◆ Exercise requirements ◆
Produce a verbatim transcript of the entries below, excluding pictures.

=== Section Start ===

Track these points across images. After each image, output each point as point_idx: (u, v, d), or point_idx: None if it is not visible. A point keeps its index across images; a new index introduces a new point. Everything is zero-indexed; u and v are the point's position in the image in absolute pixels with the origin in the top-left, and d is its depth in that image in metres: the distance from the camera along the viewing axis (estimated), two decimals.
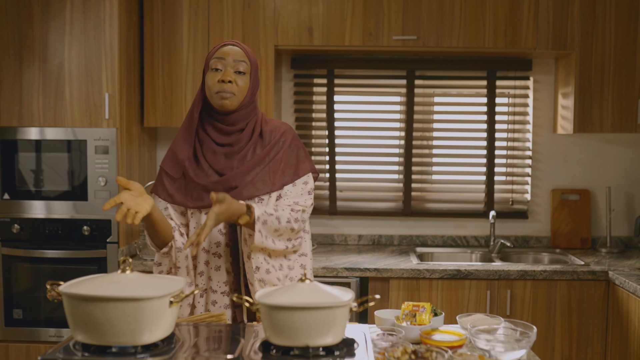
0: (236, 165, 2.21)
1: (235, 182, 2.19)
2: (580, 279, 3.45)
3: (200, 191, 2.20)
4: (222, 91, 2.16)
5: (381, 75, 4.15)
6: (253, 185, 2.20)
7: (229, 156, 2.23)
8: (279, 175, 2.25)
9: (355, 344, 1.66)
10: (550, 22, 3.70)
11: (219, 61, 2.19)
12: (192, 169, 2.22)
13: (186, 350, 1.62)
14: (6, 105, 3.52)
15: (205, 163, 2.22)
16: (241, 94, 2.20)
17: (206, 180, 2.20)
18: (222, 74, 2.18)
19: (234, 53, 2.20)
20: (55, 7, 3.47)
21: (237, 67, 2.19)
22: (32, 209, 3.56)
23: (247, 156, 2.23)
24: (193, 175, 2.21)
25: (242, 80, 2.20)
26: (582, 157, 4.15)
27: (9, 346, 3.59)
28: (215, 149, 2.23)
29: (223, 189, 2.17)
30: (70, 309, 1.57)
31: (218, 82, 2.17)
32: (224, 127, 2.22)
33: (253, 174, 2.21)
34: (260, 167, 2.23)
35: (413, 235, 4.19)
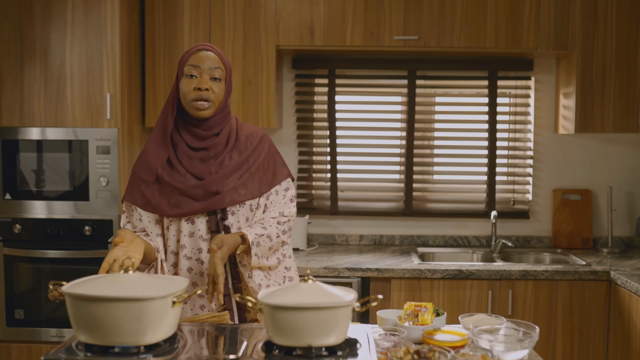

=== Section End ===

◆ Exercise output ◆
Track these points across images. After each image, output each point as point_idx: (u, v, d), or point_idx: None if it is not visible. A point keeps its index across images; a new index introduces a new point. Everything is zero-indexed; u and v are the point's position in the image in absolute pixels with the origin in the top-left, and d is its depth in that image in metres: the distance from the camera along the viewing axis (estimated), two decimals.
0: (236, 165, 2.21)
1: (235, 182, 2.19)
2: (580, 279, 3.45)
3: (200, 191, 2.20)
4: (222, 91, 2.16)
5: (381, 75, 4.15)
6: (253, 185, 2.20)
7: (229, 156, 2.23)
8: (279, 175, 2.25)
9: (355, 344, 1.66)
10: (550, 22, 3.70)
11: (219, 61, 2.19)
12: (192, 169, 2.22)
13: (186, 350, 1.62)
14: (6, 105, 3.52)
15: (205, 163, 2.22)
16: (241, 94, 2.20)
17: (206, 180, 2.20)
18: (222, 74, 2.18)
19: (234, 53, 2.20)
20: (55, 7, 3.47)
21: (237, 67, 2.19)
22: (32, 209, 3.56)
23: (247, 156, 2.23)
24: (193, 175, 2.21)
25: (242, 80, 2.20)
26: (582, 157, 4.15)
27: (9, 346, 3.59)
28: (215, 149, 2.23)
29: (223, 189, 2.17)
30: (70, 309, 1.57)
31: (218, 82, 2.17)
32: (224, 127, 2.22)
33: (253, 174, 2.21)
34: (260, 167, 2.23)
35: (413, 235, 4.19)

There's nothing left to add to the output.